Disney could have a similar awakening. To meet its fiduciary responsibility to shareholders, Disney should either recognize that it does not understand the broadcast TV business and drastically change the way it manages ABC. Or it should divest itself of the network while it still has marketable value.
Don Hewitt, the longtime CBS executive, once noted that a broadcast television network is sometimes a cathedral, sometimes a sports stadium, sometimes a dinner table, sometimes a fireside. Implicit in that insight is that, to succeed, broadcast networks must excel at offering viewers a broad and rich brand–sports, comedy, drama, news, spectacle and more.
Unlike cable “narrowcasters,” to amass the kind of audiences required in advertising-based broadcasting, ABC, CBS and NBC must do it all and do it well. They are to television what Yahoo is to the Internet or a big metropolitan newspaper is to a community.
Building this kind of franchise brand requires a long-term strategy. This is what the record suggests Michael Eisner and his Disney executives do not understand, even if they pay lip service to it.

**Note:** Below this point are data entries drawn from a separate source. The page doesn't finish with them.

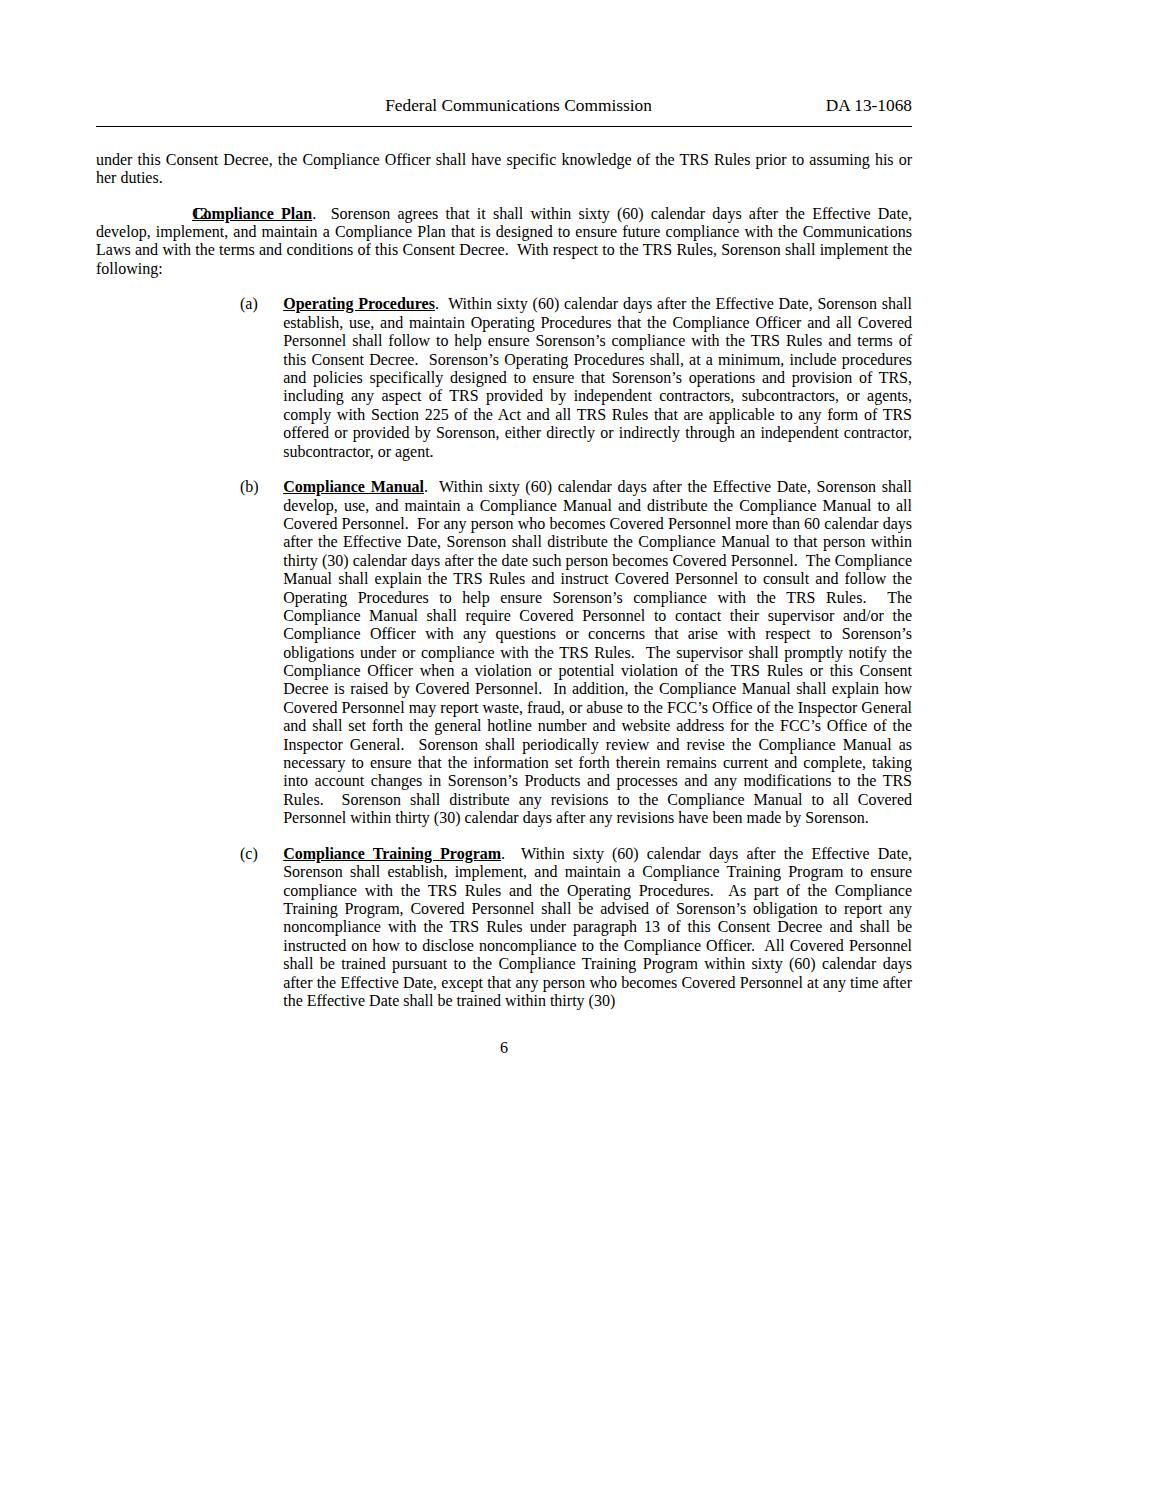Federal Communications Commission
DA 13-1068
under this Consent Decree, the Compliance Officer shall have specific knowledge of the TRS Rules prior to assuming his or her duties.
12. Compliance Plan. Sorenson agrees that it shall within sixty (60) calendar days after the Effective Date, develop, implement, and maintain a Compliance Plan that is designed to ensure future compliance with the Communications Laws and with the terms and conditions of this Consent Decree. With respect to the TRS Rules, Sorenson shall implement the following:
(a)
Operating Procedures. Within sixty (60) calendar days after the Effective Date, Sorenson shall establish, use, and maintain Operating Procedures that the Compliance Officer and all Covered Personnel shall follow to help ensure Sorenson’s compliance with the TRS Rules and terms of this Consent Decree. Sorenson’s Operating Procedures shall, at a minimum, include procedures and policies specifically designed to ensure that Sorenson’s operations and provision of TRS, including any aspect of TRS provided by independent contractors, subcontractors, or agents, comply with Section 225 of the Act and all TRS Rules that are applicable to any form of TRS offered or provided by Sorenson, either directly or indirectly through an independent contractor, subcontractor, or agent.
(b)
Compliance Manual. Within sixty (60) calendar days after the Effective Date, Sorenson shall develop, use, and maintain a Compliance Manual and distribute the Compliance Manual to all Covered Personnel. For any person who becomes Covered Personnel more than 60 calendar days after the Effective Date, Sorenson shall distribute the Compliance Manual to that person within thirty (30) calendar days after the date such person becomes Covered Personnel. The Compliance Manual shall explain the TRS Rules and instruct Covered Personnel to consult and follow the Operating Procedures to help ensure Sorenson’s compliance with the TRS Rules. The Compliance Manual shall require Covered Personnel to contact their supervisor and/or the Compliance Officer with any questions or concerns that arise with respect to Sorenson’s obligations under or compliance with the TRS Rules. The supervisor shall promptly notify the Compliance Officer when a violation or potential violation of the TRS Rules or this Consent Decree is raised by Covered Personnel. In addition, the Compliance Manual shall explain how Covered Personnel may report waste, fraud, or abuse to the FCC’s Office of the Inspector General and shall set forth the general hotline number and website address for the FCC’s Office of the Inspector General. Sorenson shall periodically review and revise the Compliance Manual as necessary to ensure that the information set forth therein remains current and complete, taking into account changes in Sorenson’s Products and processes and any modifications to the TRS Rules. Sorenson shall distribute any revisions to the Compliance Manual to all Covered Personnel within thirty (30) calendar days after any revisions have been made by Sorenson.
(c)
Compliance Training Program. Within sixty (60) calendar days after the Effective Date, Sorenson shall establish, implement, and maintain a Compliance Training Program to ensure compliance with the TRS Rules and the Operating Procedures. As part of the Compliance Training Program, Covered Personnel shall be advised of Sorenson’s obligation to report any noncompliance with the TRS Rules under paragraph 13 of this Consent Decree and shall be instructed on how to disclose noncompliance to the Compliance Officer. All Covered Personnel shall be trained pursuant to the Compliance Training Program within sixty (60) calendar days after the Effective Date, except that any person who becomes Covered Personnel at any time after the Effective Date shall be trained within thirty (30)
6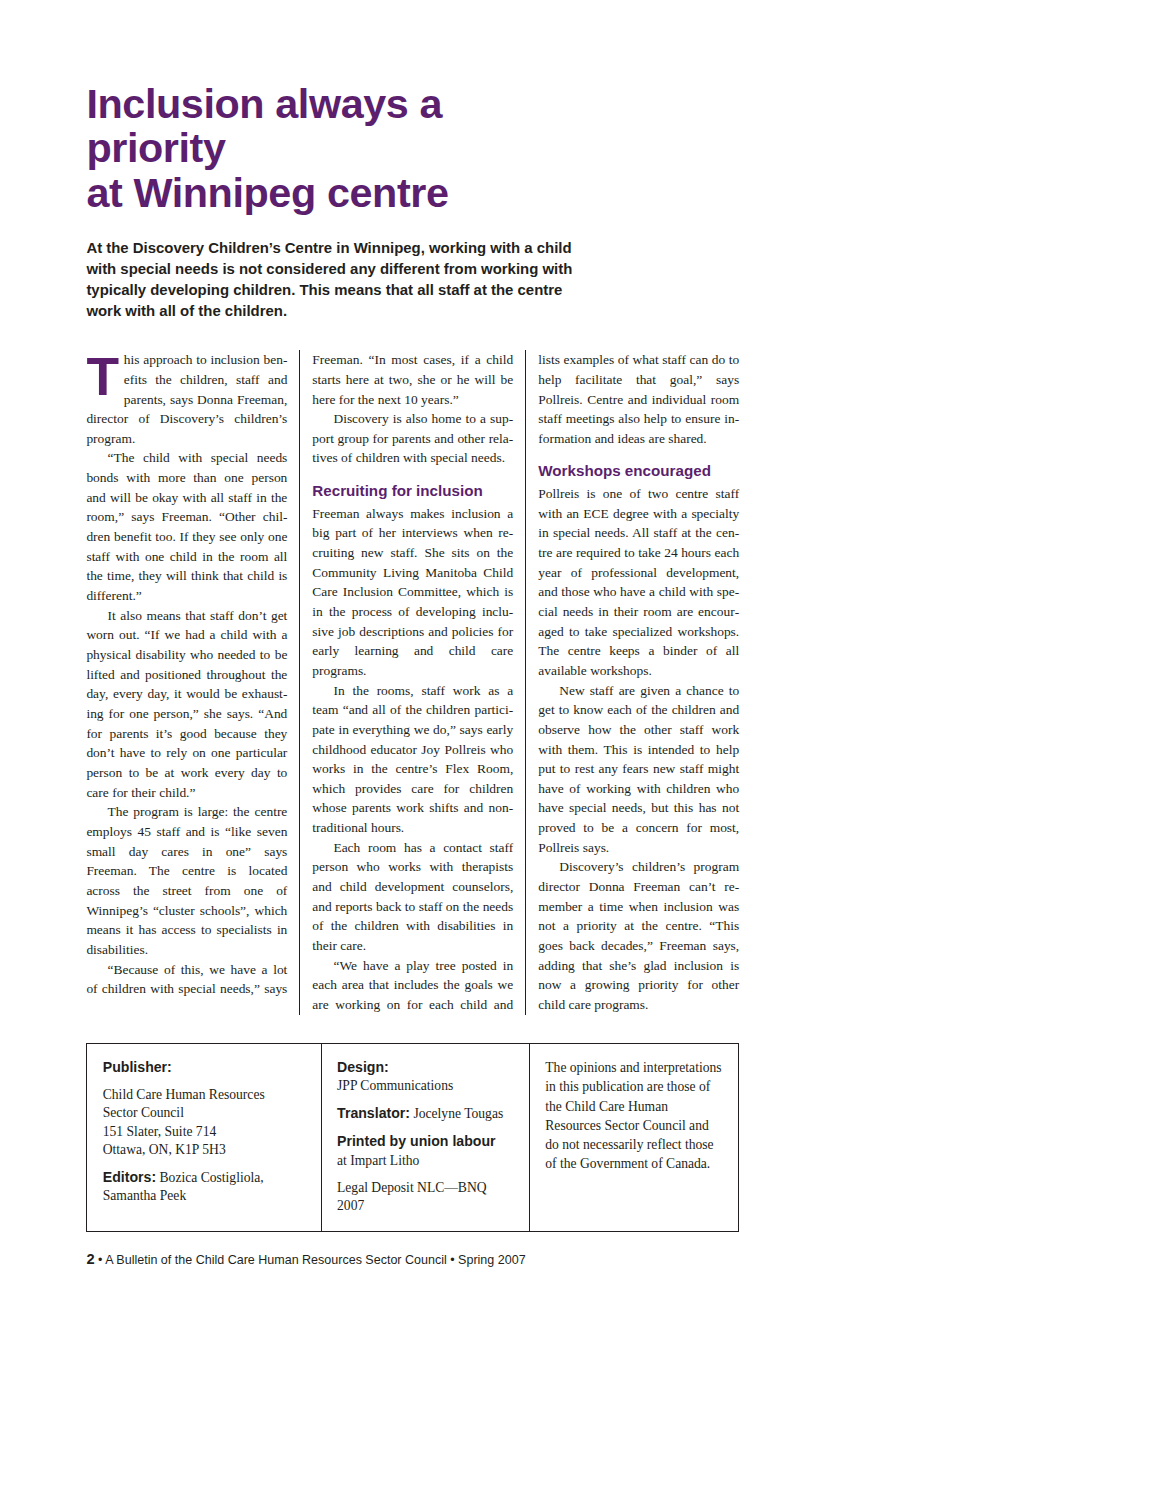Inclusion always a priority
at Winnipeg centre
At the Discovery Children’s Centre in Winnipeg, working with a child with special needs is not considered any different from working with typically developing children. This means that all staff at the centre work with all of the children.
This approach to inclusion benefits the children, staff and parents, says Donna Freeman, director of Discovery’s children’s program.
“The child with special needs bonds with more than one person and will be okay with all staff in the room,” says Freeman. “Other children benefit too. If they see only one staff with one child in the room all the time, they will think that child is different.”
It also means that staff don’t get worn out. “If we had a child with a physical disability who needed to be lifted and positioned throughout the day, every day, it would be exhausting for one person,” she says. “And for parents it’s good because they don’t have to rely on one particular person to be at work every day to care for their child.”
The program is large: the centre employs 45 staff and is “like seven small day cares in one” says Freeman. The centre is located across the street from one of Winnipeg’s “cluster schools”, which means it has access to specialists in disabilities.
“Because of this, we have a lot of children with special needs,” says Freeman. “In most cases, if a child starts here at two, she or he will be here for the next 10 years.”
Discovery is also home to a support group for parents and other relatives of children with special needs.
Recruiting for inclusion
Freeman always makes inclusion a big part of her interviews when recruiting new staff. She sits on the Community Living Manitoba Child Care Inclusion Committee, which is in the process of developing inclusive job descriptions and policies for early learning and child care programs.
In the rooms, staff work as a team “and all of the children participate in everything we do,” says early childhood educator Joy Pollreis who works in the centre’s Flex Room, which provides care for children whose parents work shifts and non-traditional hours.
Each room has a contact staff person who works with therapists and child development counselors, and reports back to staff on the needs of the children with disabilities in their care.
“We have a play tree posted in each area that includes the goals we are working on for each child and lists examples of what staff can do to help facilitate that goal,” says Pollreis. Centre and individual room staff meetings also help to ensure information and ideas are shared.
Workshops encouraged
Pollreis is one of two centre staff with an ECE degree with a specialty in special needs. All staff at the centre are required to take 24 hours each year of professional development, and those who have a child with special needs in their room are encouraged to take specialized workshops. The centre keeps a binder of all available workshops.
New staff are given a chance to get to know each of the children and observe how the other staff work with them. This is intended to help put to rest any fears new staff might have of working with children who have special needs, but this has not proved to be a concern for most, Pollreis says.
Discovery’s children’s program director Donna Freeman can’t remember a time when inclusion was not a priority at the centre. “This goes back decades,” Freeman says, adding that she’s glad inclusion is now a growing priority for other child care programs.
Publisher:
Child Care Human Resources
Sector Council
151 Slater, Suite 714
Ottawa, ON, K1P 5H3
Editors: Bozica Costigliola,
Samantha Peek
Design:
JPP Communications
Translator: Jocelyne Tougas
Printed by union labour
at Impart Litho
Legal Deposit NLC—BNQ 2007
The opinions and interpretations in this publication are those of the Child Care Human Resources Sector Council and do not necessarily reflect those of the Government of Canada.
2 • A Bulletin of the Child Care Human Resources Sector Council • Spring 2007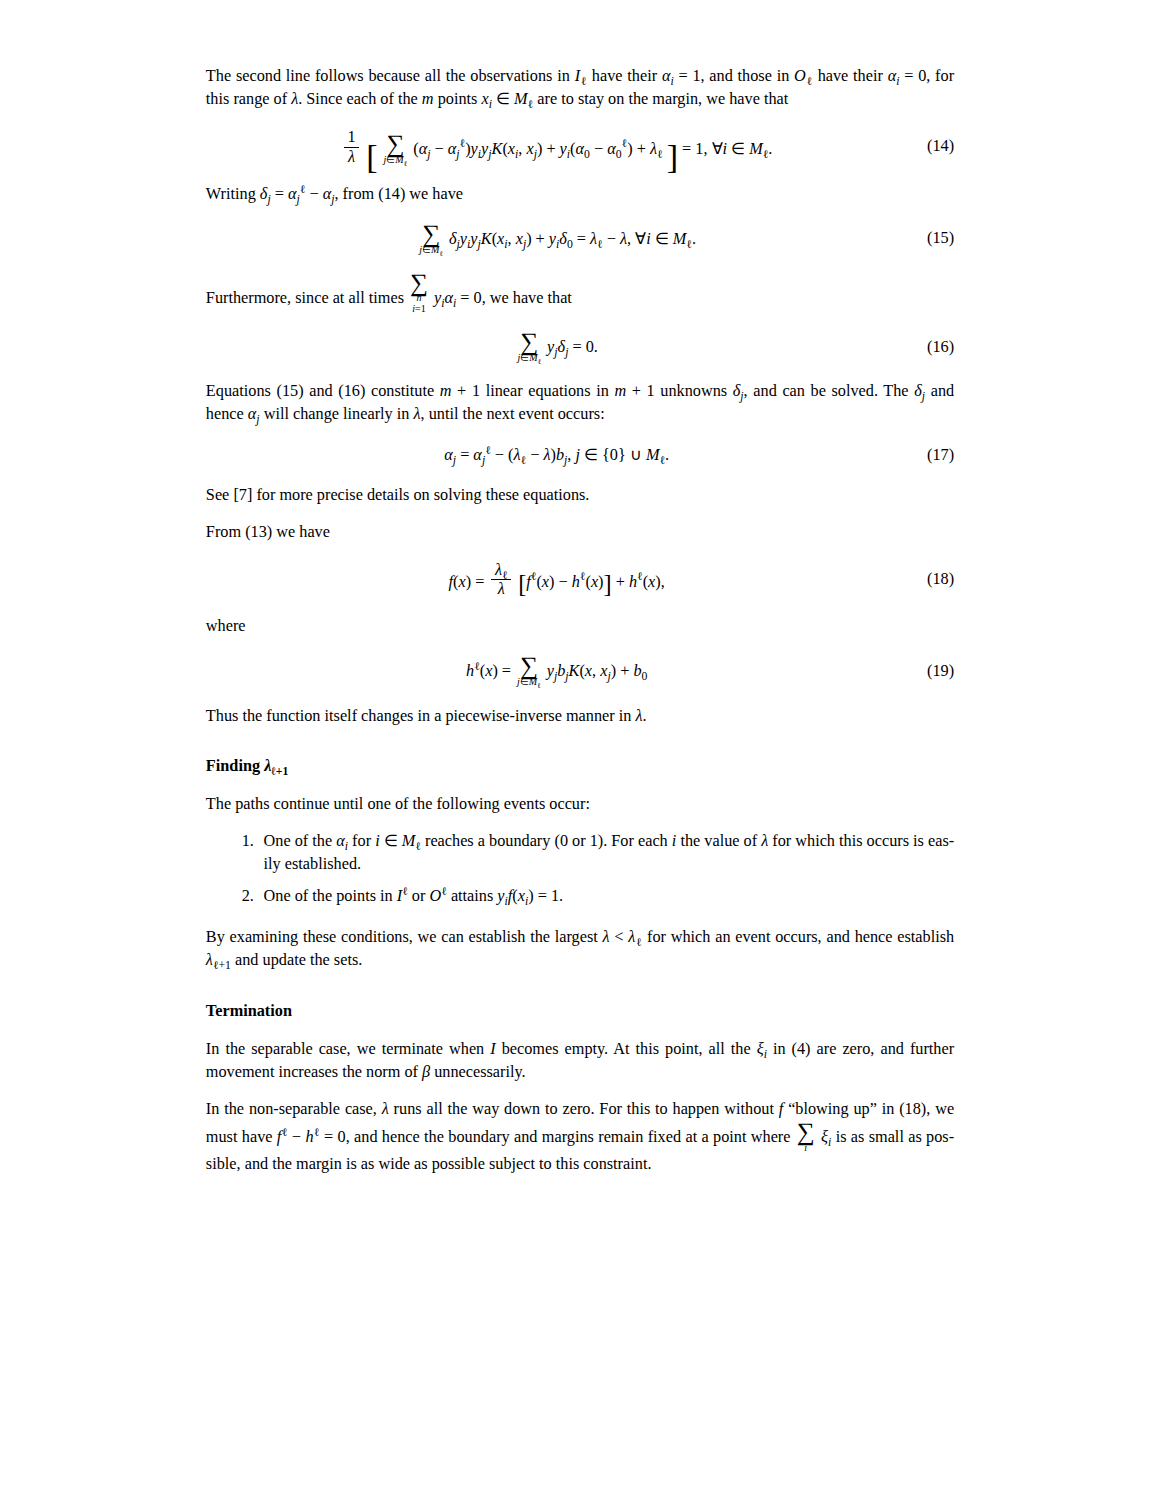The second line follows because all the observations in Iℓ have their αi = 1, and those in Oℓ have their αi = 0, for this range of λ. Since each of the m points xi ∈ Mℓ are to stay on the margin, we have that
1 λ [ ∑j∈Mℓ (αj − αjℓ)yiyjK(xi, xj) + yi(α0 − α0ℓ) + λℓ ] = 1, ∀i ∈ Mℓ.
(14)
Writing δj = αjℓ − αj, from (14) we have
∑j∈Mℓ δjyiyjK(xi, xj) + yiδ0 = λℓ − λ, ∀i ∈ Mℓ.
(15)
Furthermore, since at all times ∑ni=1 yiαi = 0, we have that
∑j∈Mℓ yjδj = 0.
(16)
Equations (15) and (16) constitute m + 1 linear equations in m + 1 unknowns δj, and can be solved. The δj and hence αj will change linearly in λ, until the next event occurs:
αj = αjℓ − (λℓ − λ)bj, j ∈ {0} ∪ Mℓ.
(17)
See [7] for more precise details on solving these equations.
From (13) we have
f(x) = λℓ λ [fℓ(x) − hℓ(x)] + hℓ(x),
(18)
where
hℓ(x) = ∑j∈Mℓ yjbjK(x, xj) + b0
(19)
Thus the function itself changes in a piecewise-inverse manner in λ.
Finding λℓ+1
The paths continue until one of the following events occur:
One of the αi for i ∈ Mℓ reaches a boundary (0 or 1). For each i the value of λ for which this occurs is easily established.
One of the points in Iℓ or Oℓ attains yif(xi) = 1.
By examining these conditions, we can establish the largest λ < λℓ for which an event occurs, and hence establish λℓ+1 and update the sets.
Termination
In the separable case, we terminate when I becomes empty. At this point, all the ξi in (4) are zero, and further movement increases the norm of β unnecessarily.
In the non-separable case, λ runs all the way down to zero. For this to happen without f “blowing up” in (18), we must have fℓ − hℓ = 0, and hence the boundary and margins remain fixed at a point where ∑i ξi is as small as possible, and the margin is as wide as possible subject to this constraint.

For example, ABC’s scorecard in sports has been uneven at best. It lost the U.S. Open in golf and missed the rise of NASCAR (Fox and NBC cashed in). Its answer to the decline of “Monday Night Football” was to hire a comedian. Contrast that with the way Fox quickly established brand with its own sports division.
In news, Disney acquired the best of the three network news divisions, then thinned the ranks of experienced hard-news reporters in favor of big-ticket anchors. It has further devalued news by placing in charge a non-newsperson, lawyer David Westin, who lacks influence with Eisner and the news staff.
It also walked away from plans to create a cable news network, which, as NBC’s MSNBC has shown, could have become a key to ABC’s economic health.
When Disney took over, ABC news programs were No. 1 in evenings and Sundays and strong in mornings, and its prime-time magazines were both more serious and more successful. Now it lags behind NBC in every category. In entertainment, after failing to create its own hits, Disney copied a British game show, “Who Wants to Be a Millionaire,” and when it took off made the mistake of airing it four nights a week. When inevitably it wore out, the entertainment division was left with its brand cheapened and its schedule without other hits.
In attempting to steal Letterman from CBS, Eisner and company saw a similar quick fix, a publicized raid on a rival network that would fill a hole in its late-night balance sheet created by losses at “Politically Incorrect,” a show it stole from Comedy Central.
Disney soared under Eisner by restoring and then nurturing its historic brand–animated features and theme parks. Network television has bedeviled him. ABC makes sense on paper for Disney, but it has handled the network as if it were fundamentally a platform for marketing and distributing Disney products.
But it’s not too late. It took the “Dateline” fiasco to turn around NBC. Disney can use the Letterman fiasco as a similar watershed.
If it doesn’t, it will fail not only its stockholders but the American public, which owns the airwaves, and should just sell the network to a company that gets it.